Beginning in 57 BC, Julius Caesar extended the power of Rome into the region of Europe that is now Belgium. The people he encountered there were the Belgae, one of the various Celtic tribes of early Gaul, and the Romans dubbed their new province Gallia Belgica. In the fourth century AD, with Rome in decline, control of Gaul was ceded to the Franks, a Germanic tribe that the weakened empire employed as mercenaries. As the Franks flourished, they decided to dispense with their Roman employers. By 431, they had established an independent dynasty, the Merovingian, with its capital at Tournai. Soon after, under Clovis I (c.466-511), the Merovingians succeeded in pummeling the last of the Romans in Gaul. They held large parts of present day France and Belgium as well as southwestern Germany. Clovis also adopted Christianity, thus gaining the support of the Church.

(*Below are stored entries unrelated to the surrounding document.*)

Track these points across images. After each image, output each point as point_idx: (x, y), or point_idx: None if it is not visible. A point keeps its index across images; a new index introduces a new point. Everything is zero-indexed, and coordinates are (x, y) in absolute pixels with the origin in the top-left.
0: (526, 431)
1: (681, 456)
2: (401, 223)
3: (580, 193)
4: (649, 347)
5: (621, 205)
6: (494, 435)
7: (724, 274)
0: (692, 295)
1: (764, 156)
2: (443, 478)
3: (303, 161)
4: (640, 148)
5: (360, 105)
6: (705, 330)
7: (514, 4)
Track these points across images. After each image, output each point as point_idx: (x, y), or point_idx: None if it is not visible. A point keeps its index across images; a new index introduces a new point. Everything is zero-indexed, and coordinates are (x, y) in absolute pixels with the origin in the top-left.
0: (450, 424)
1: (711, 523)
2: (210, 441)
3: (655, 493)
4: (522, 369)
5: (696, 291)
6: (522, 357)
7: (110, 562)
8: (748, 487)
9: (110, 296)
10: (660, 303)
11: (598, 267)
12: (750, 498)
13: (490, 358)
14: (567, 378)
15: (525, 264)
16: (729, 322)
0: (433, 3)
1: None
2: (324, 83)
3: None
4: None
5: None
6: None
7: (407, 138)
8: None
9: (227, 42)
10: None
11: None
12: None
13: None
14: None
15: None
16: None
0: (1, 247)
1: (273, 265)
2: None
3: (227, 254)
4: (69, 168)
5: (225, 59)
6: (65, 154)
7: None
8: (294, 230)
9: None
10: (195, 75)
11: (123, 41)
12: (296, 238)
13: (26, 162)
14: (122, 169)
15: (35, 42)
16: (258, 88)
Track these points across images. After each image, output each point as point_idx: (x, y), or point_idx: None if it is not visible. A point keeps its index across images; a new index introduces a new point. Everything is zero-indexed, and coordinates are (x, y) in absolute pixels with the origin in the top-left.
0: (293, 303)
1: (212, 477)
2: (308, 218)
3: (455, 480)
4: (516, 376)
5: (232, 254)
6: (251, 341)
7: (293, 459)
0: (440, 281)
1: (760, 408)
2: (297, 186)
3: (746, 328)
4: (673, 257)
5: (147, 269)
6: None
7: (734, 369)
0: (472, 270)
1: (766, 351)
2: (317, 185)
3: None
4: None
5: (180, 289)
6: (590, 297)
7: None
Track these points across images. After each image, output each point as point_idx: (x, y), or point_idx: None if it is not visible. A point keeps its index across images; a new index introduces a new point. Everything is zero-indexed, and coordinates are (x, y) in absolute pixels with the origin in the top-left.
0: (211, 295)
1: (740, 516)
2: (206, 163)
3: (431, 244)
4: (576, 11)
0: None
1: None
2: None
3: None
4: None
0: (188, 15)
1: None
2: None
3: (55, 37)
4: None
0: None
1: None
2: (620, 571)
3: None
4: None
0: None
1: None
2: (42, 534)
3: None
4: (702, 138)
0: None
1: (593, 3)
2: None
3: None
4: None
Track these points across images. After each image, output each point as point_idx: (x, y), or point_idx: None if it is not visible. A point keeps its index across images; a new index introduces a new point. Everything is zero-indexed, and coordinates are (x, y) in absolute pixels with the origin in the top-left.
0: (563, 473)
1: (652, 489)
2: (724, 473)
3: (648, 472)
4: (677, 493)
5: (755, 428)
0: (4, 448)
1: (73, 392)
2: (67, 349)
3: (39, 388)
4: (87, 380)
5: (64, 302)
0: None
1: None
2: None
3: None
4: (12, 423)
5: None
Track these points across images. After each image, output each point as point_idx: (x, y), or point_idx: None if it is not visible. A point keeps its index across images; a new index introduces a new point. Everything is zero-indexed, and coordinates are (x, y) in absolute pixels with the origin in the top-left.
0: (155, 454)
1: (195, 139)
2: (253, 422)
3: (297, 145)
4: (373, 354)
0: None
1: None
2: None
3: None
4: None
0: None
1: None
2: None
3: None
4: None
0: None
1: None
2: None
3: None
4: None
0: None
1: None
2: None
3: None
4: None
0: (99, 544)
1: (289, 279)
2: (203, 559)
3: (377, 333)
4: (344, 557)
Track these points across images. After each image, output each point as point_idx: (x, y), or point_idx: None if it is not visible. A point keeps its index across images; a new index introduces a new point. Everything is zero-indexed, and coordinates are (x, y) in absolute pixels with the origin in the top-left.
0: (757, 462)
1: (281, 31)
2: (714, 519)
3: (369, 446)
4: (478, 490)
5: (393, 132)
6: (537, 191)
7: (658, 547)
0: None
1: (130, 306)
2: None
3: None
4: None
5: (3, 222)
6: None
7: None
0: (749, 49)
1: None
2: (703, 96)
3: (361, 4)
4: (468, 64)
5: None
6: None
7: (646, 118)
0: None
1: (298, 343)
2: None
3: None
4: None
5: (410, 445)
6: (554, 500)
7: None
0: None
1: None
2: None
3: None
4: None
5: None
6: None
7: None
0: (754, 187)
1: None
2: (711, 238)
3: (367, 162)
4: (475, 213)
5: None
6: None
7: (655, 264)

The heart of Brussels and the place to start getting to know the city is the Grand'Place. To the east of the Grand'Place, the ground rises toward the upper town where the Royal Palace and the House of Parliament sit. In between these two is a formal park with fountains in the French style with statues where Belgians fought the Dutch for their independence. Slightly to the south is the Place du Grand Sablon, the center of exquisite antique galleries and sumptuous restaurants.
Just to the north of the Grand Sablon is the Royal Museum of Fine Arts, which comprises the museums of Ancient Art and of Modern Art. Both possess enormous collections featuring many outstanding works. Among the rooms not to be missed is the collection of Flemish paintings from the 15th and 16th centuries.